What this exercise asks:
(1) Answer these questions using the stamp duty Q&A:
(a) What is the current stamp duty rate?
(b) What counts as the total value of the company?
(c) What form of the Agreement for Sale and Purchase of the shares should be submitted?
(2) Revise the stamp duty Q&A between "A: When you" and "every bought note.", inclusive, replacing "par value" with "nominal value".
(3) Pick up the stamp duty Q&A from the point where it stops.

Passage:
%%
A: When you transfer the shares of your company, the stamp duty will be charged at rate on the total value of your company or the par value of the shares, whichever is higher. The current rate for the stamp duty is set at 0.1% of the value on every sold note and every bought note. 

Q:
How can I know my company’s value?
A:
The total value of your company would be the net assets of the company at the share transfer date.

Q:
How will the Inland Revenue Department (“IRD”) identify the total value of my company?
A:
To enable the Stamp Office to assess the proper amount of stamp duty payable, the following documents and information should be submitted together with the transfer documents:
1.
The Articles of Association of the company of which shares are being transferred;
2.
A certified true copy of the Agreement for Sale and Purchase of the shares;
3.
A statement on whether your company has acquired any landed property and if so, with a completed schedule of the landed property;
4.
The latest audited accounts of the company;
5.
%%
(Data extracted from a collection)
%%
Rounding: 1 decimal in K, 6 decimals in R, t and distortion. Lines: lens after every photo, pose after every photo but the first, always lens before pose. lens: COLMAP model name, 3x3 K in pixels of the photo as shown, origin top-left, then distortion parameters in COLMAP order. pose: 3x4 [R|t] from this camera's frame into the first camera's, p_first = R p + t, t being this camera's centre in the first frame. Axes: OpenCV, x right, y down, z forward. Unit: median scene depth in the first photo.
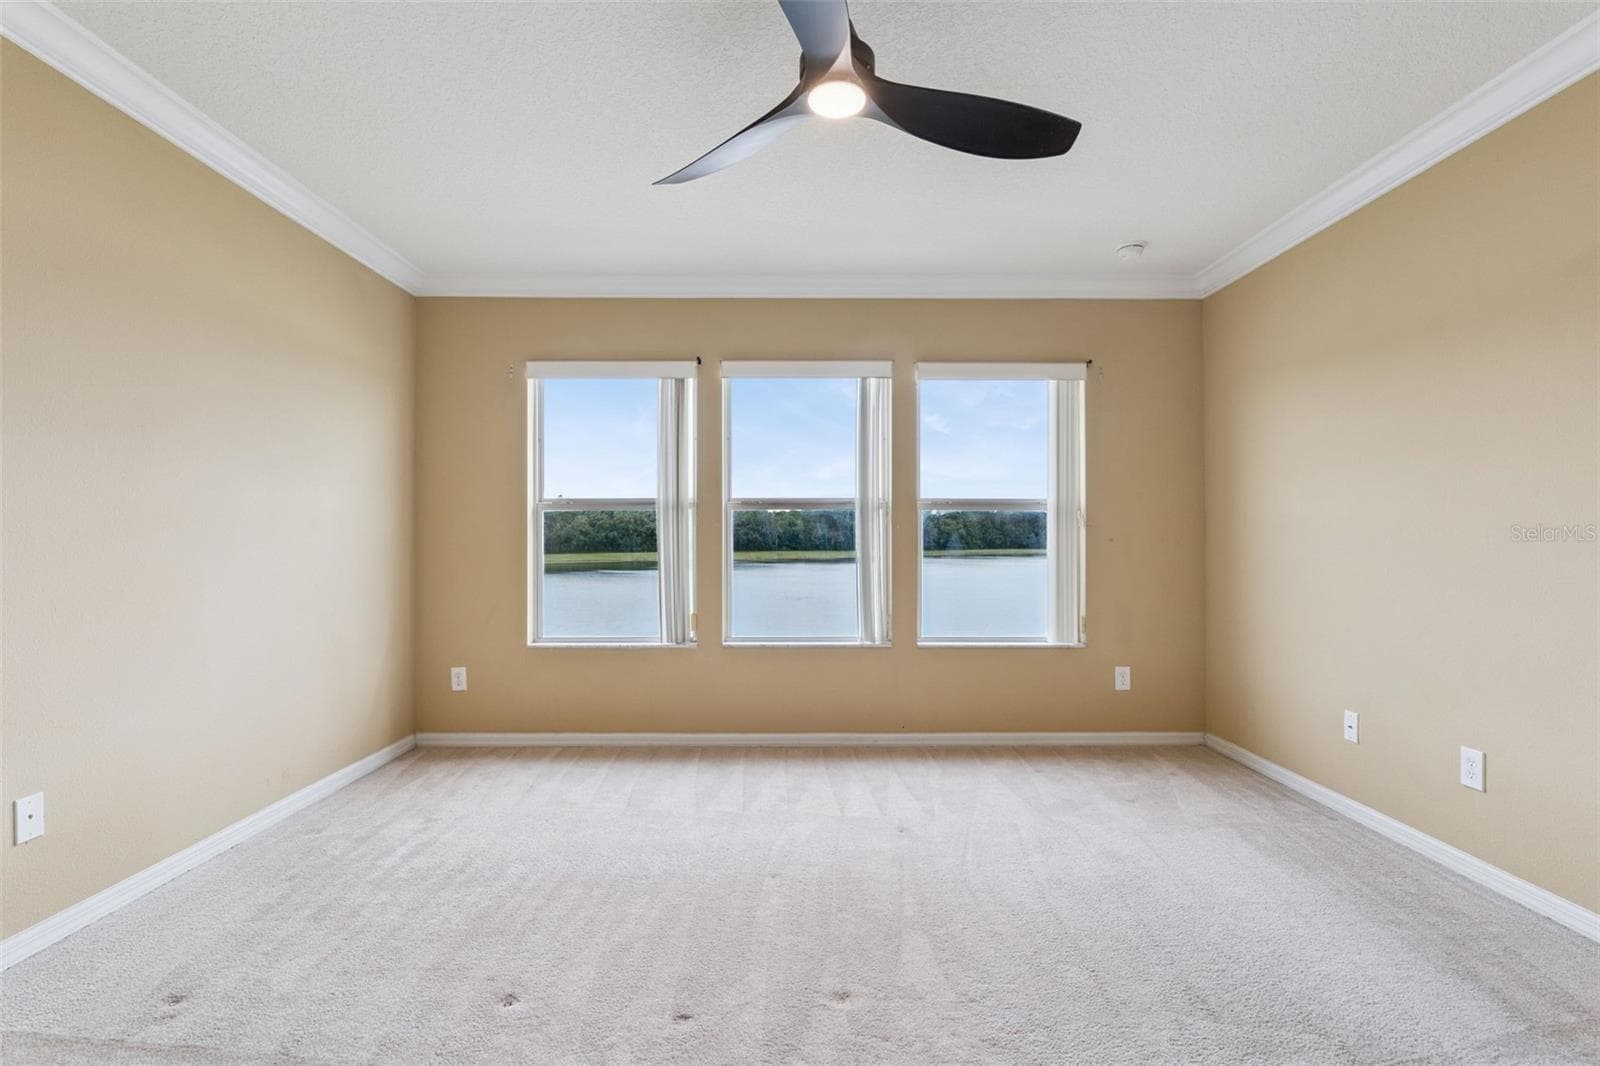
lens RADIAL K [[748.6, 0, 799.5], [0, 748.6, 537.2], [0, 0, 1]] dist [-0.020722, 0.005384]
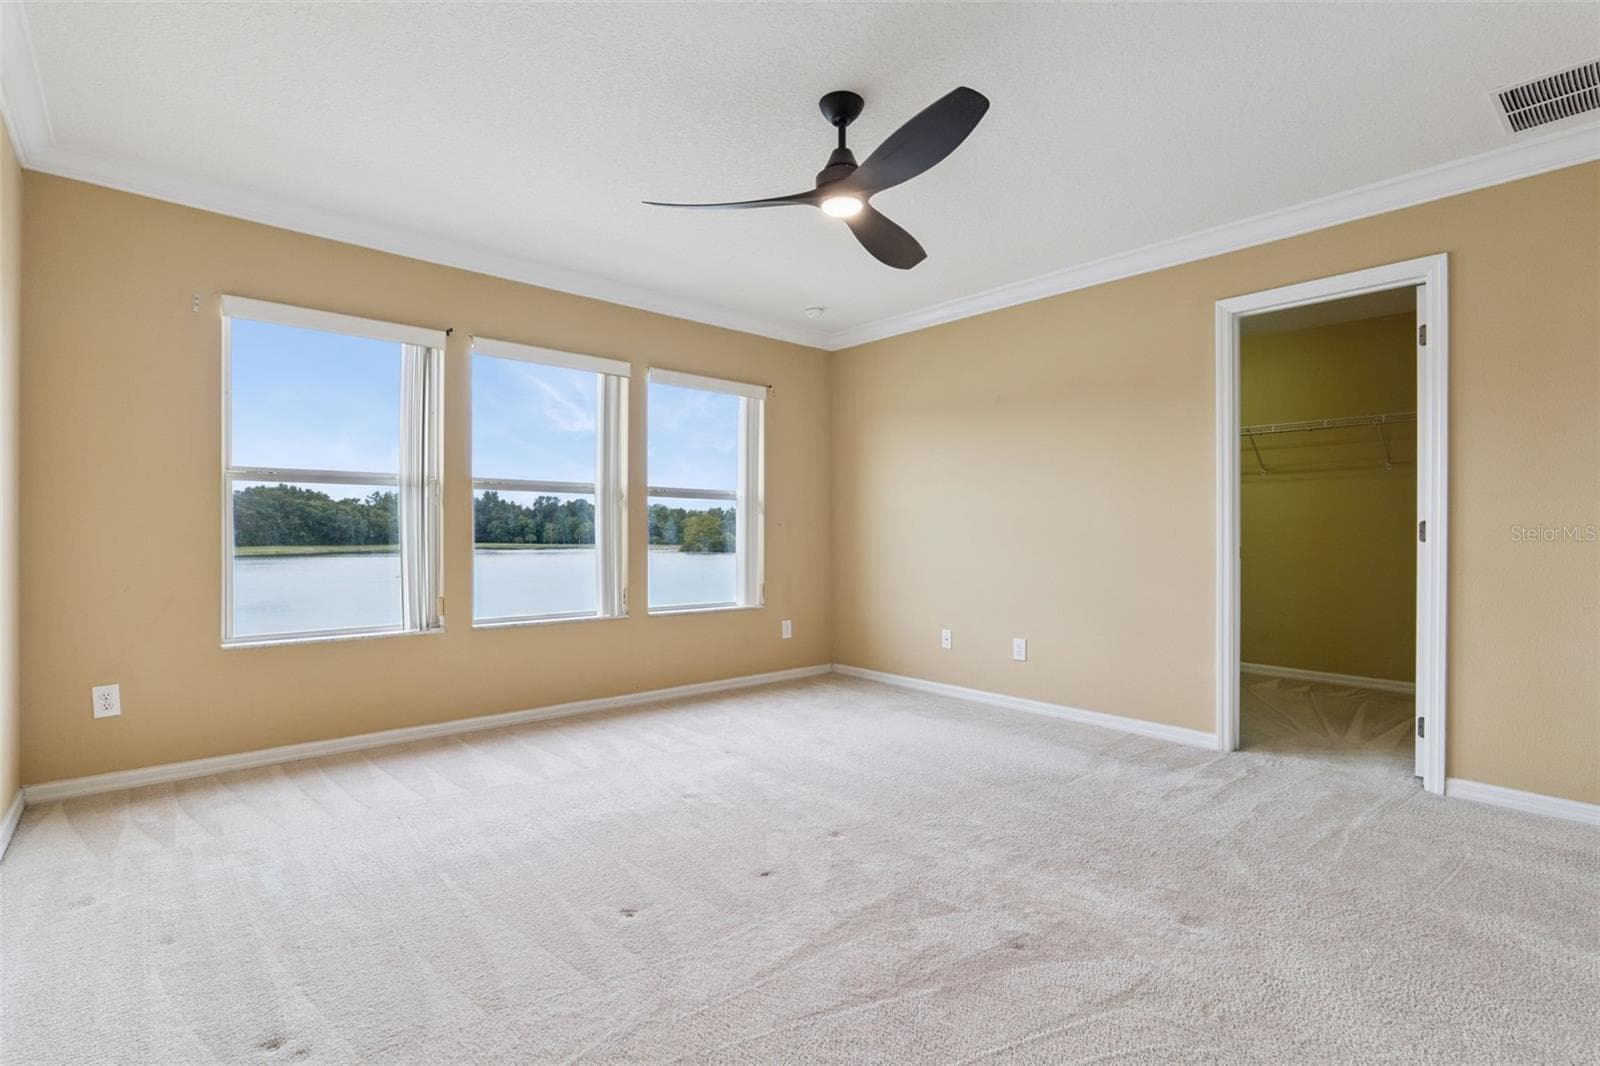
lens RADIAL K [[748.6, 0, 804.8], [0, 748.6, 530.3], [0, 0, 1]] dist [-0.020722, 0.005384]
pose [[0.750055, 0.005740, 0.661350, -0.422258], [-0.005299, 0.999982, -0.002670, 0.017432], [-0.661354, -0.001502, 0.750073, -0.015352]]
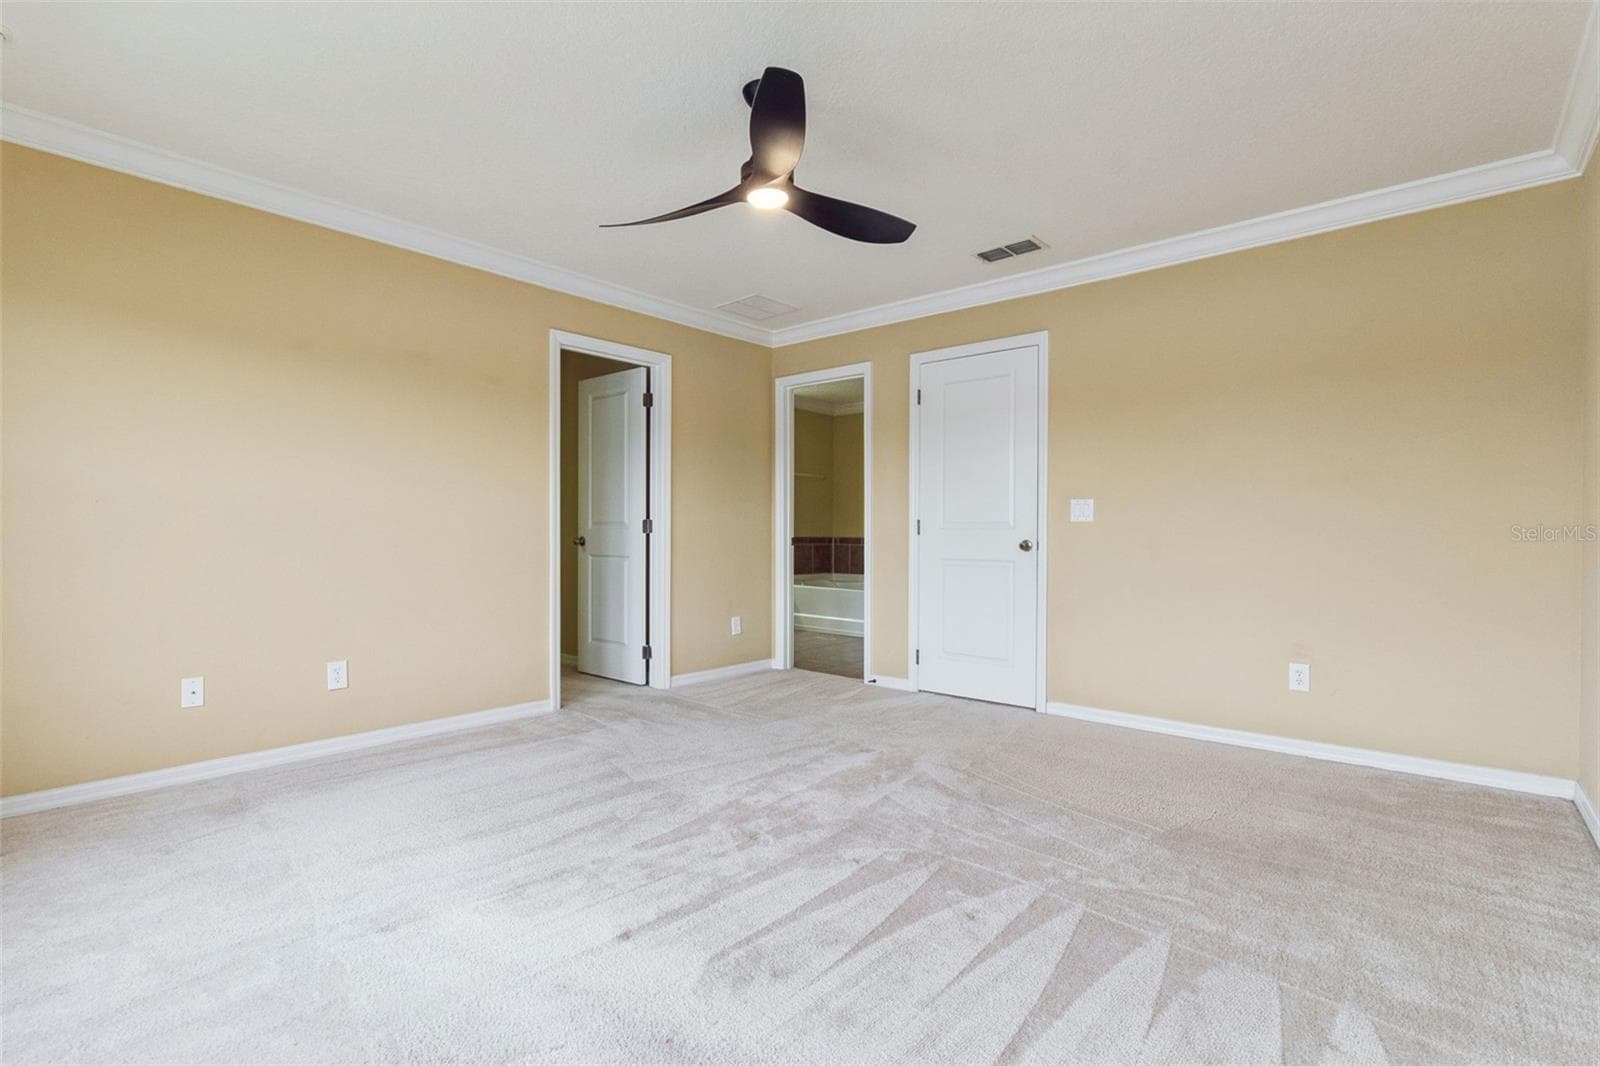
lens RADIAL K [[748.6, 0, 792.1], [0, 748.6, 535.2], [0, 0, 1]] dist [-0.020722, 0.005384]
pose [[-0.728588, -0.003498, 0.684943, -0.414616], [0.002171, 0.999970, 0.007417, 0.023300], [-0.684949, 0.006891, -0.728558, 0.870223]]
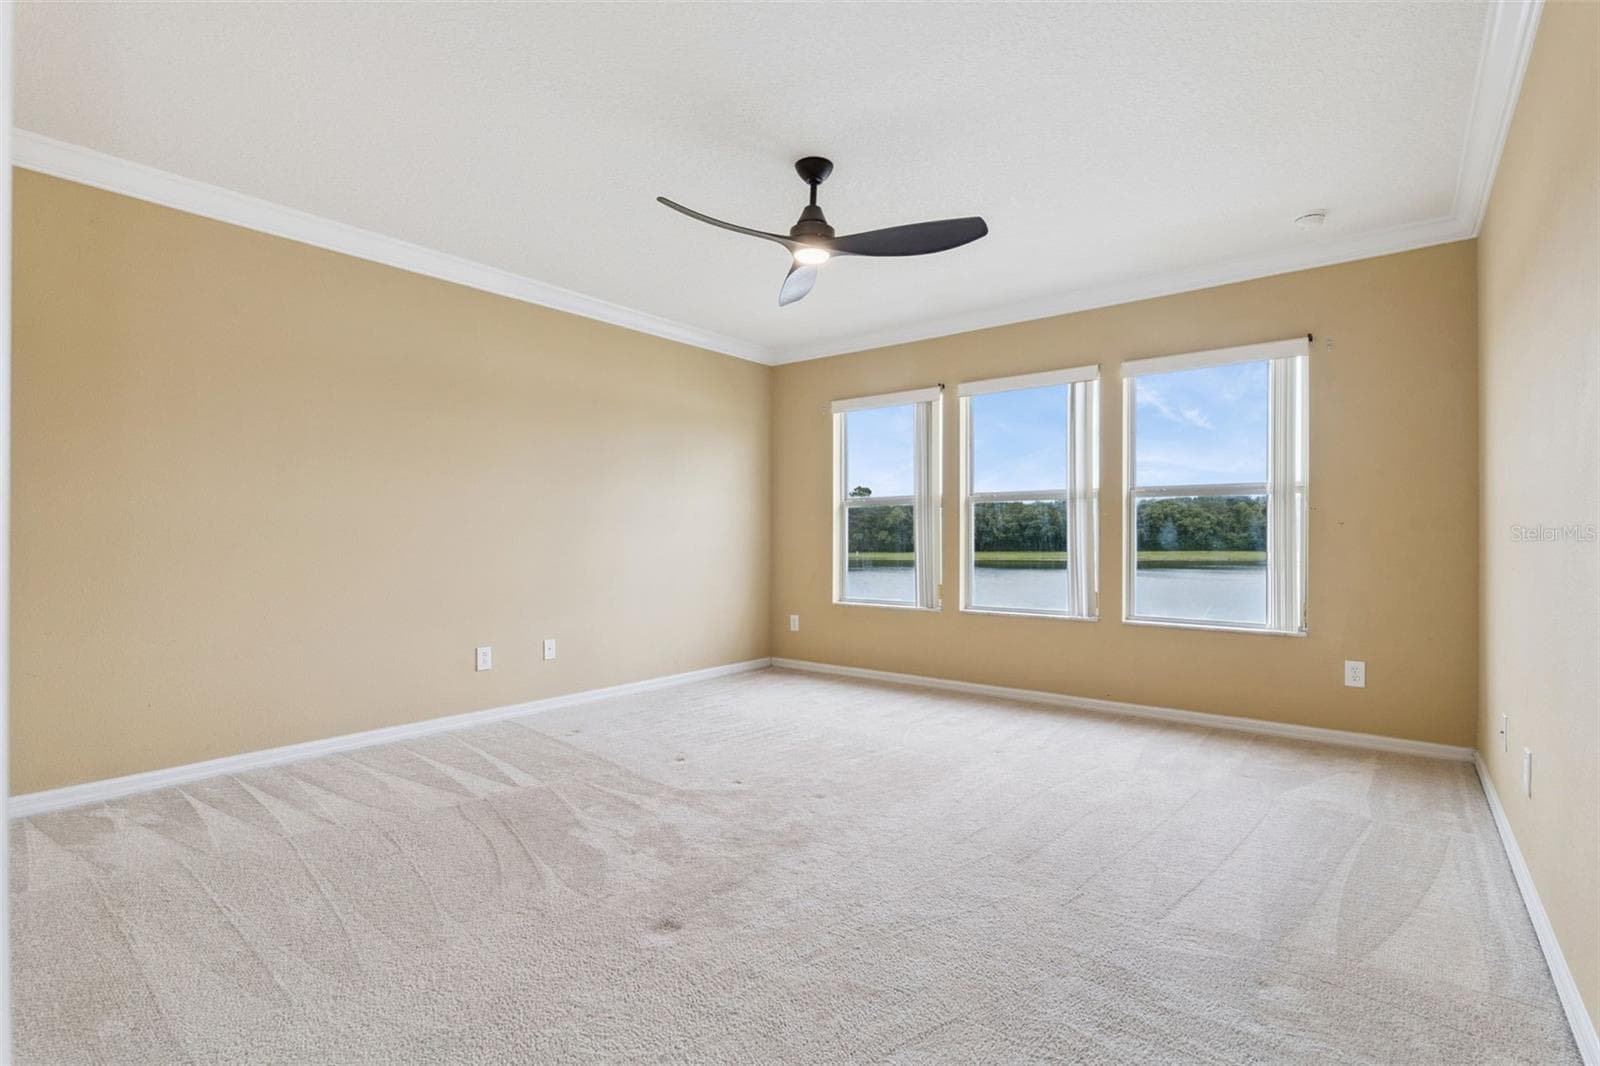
%%
Exercise results:
(1)
(a) 0.1% of the value on every sold note and every bought note.
(b) The net assets of the company at the share transfer date.
(c) A certified true copy.

(2)
A: When you transfer the shares of your company, the stamp duty will be charged at rate on the total value of your company or the nominal value of the shares, whichever is higher. The current rate for the stamp duty is set at 0.1% of the value on every sold note and every bought note.

(3)
Certified management accounts of your company from the end date of the latest audited accounts made up to a date within 3 months before the date of transfer, if the audited accounts are not made up to a date within 6 months prior to the date of this transaction.

Q:
What is the time limit for stamping the above documents?
A:
The stamp duty is payable within 2 days after the sale or purchase if effected in Hong Kong or 30 days after the sale or purchases if effected elsewhere.

Q:
Is there any stamp duty relief regarding transfer of shares of a private Hong Kong company?
A:
Stamp duty relief is available for the case of transfers of shares within a group of companies, where one is beneficial owner of not less than 90% of the other, or both parties are under 90% (or more) common ownership.